Jan 19, 2004 00:10
i know it's been forever since i have updated, but hear me out...
i just got out of the mental hospital a couple weeks ago. i took one too many painkillers back at the beginning of october and i had to have my stomach pumped...not fun. of course my parents freaked out and put me in this shitty hospital and i was stuck there forever. i was supposed to get out in november but i was so depressed that i was cutting myself on the paper towel dispenser in the bathroom and the bitch nurses found out...they had to put me in solitary for a month and give me all these drugs and shit (but that was cool, lol).
donna came to visit me alot in the hospital, im so lucky to have her for a g/f. <333 i guess we are official now but she is still fucking this guy from berkeley. i dont know whats up with that but god she's so hot, i hope she stops cuz i want her all to myself, lol.

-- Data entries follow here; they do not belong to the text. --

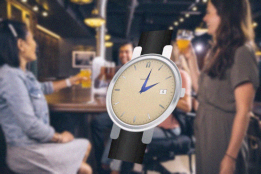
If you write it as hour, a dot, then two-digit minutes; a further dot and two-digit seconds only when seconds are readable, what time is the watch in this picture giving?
2.02
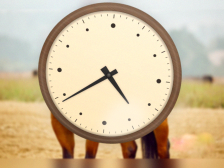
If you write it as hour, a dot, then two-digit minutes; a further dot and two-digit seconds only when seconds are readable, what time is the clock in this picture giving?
4.39
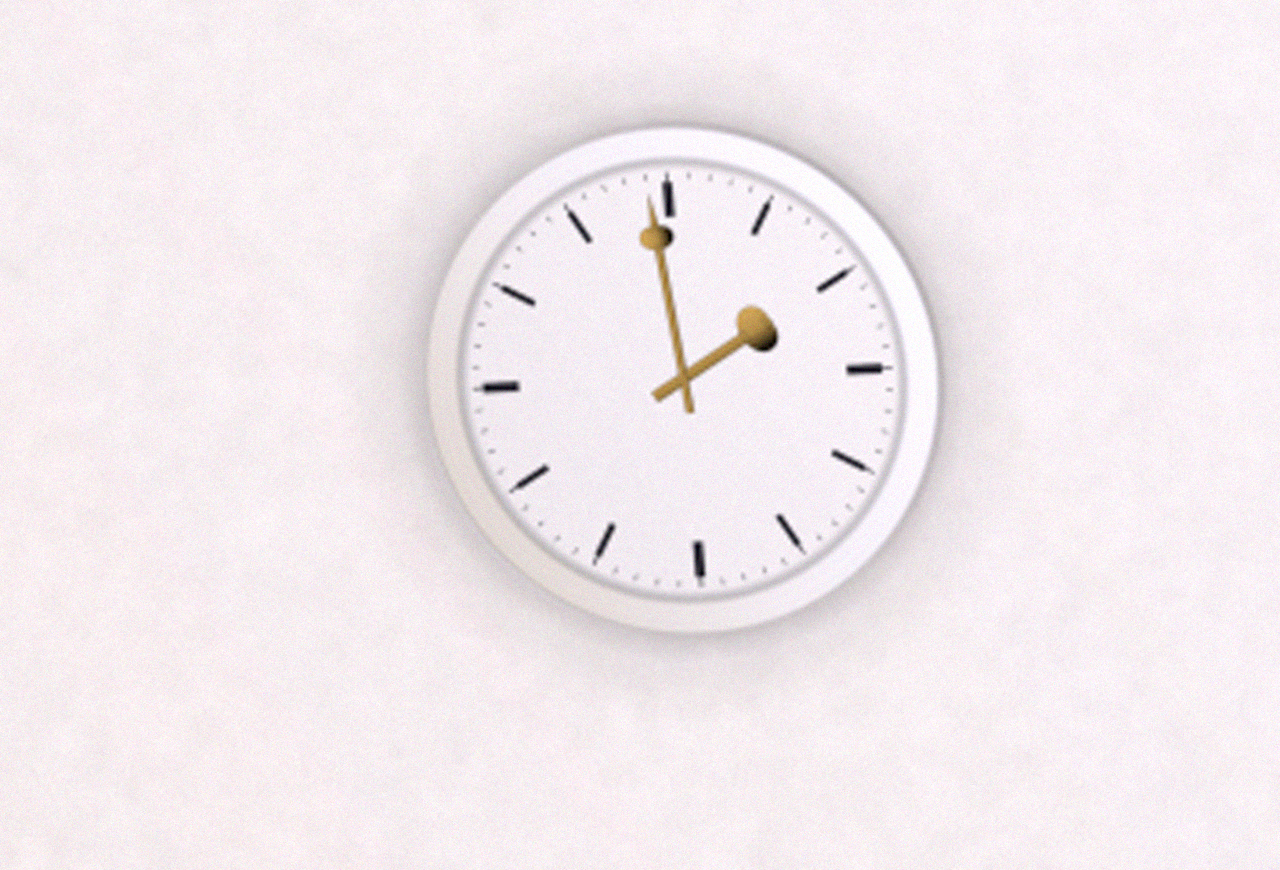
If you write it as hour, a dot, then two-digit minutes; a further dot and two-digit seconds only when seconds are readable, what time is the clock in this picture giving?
1.59
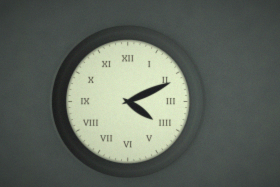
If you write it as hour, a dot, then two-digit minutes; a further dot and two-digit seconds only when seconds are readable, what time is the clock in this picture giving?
4.11
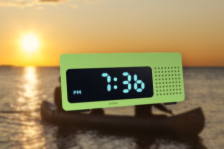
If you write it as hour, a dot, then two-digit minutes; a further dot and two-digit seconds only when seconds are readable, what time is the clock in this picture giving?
7.36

im still trying to find a job...everywhere around here sucks and the fucking assholes at hot topic didn't hire me. i'm so sick of this place, i just want to go somewhere new and start over completely with donna. maybe it is a little early but i think we will be together for a long time, we're just so perfect for each other. ive never felt this stronlgy about anyone, especailly after all the times she visited me in the hospital and all the places there we found to make out...lol.
ive been reading a lot of people's journals thru communities cuz i don't have anything else to do... so if i added you and you don't know me that's why. i just want something cool to read to pass the time.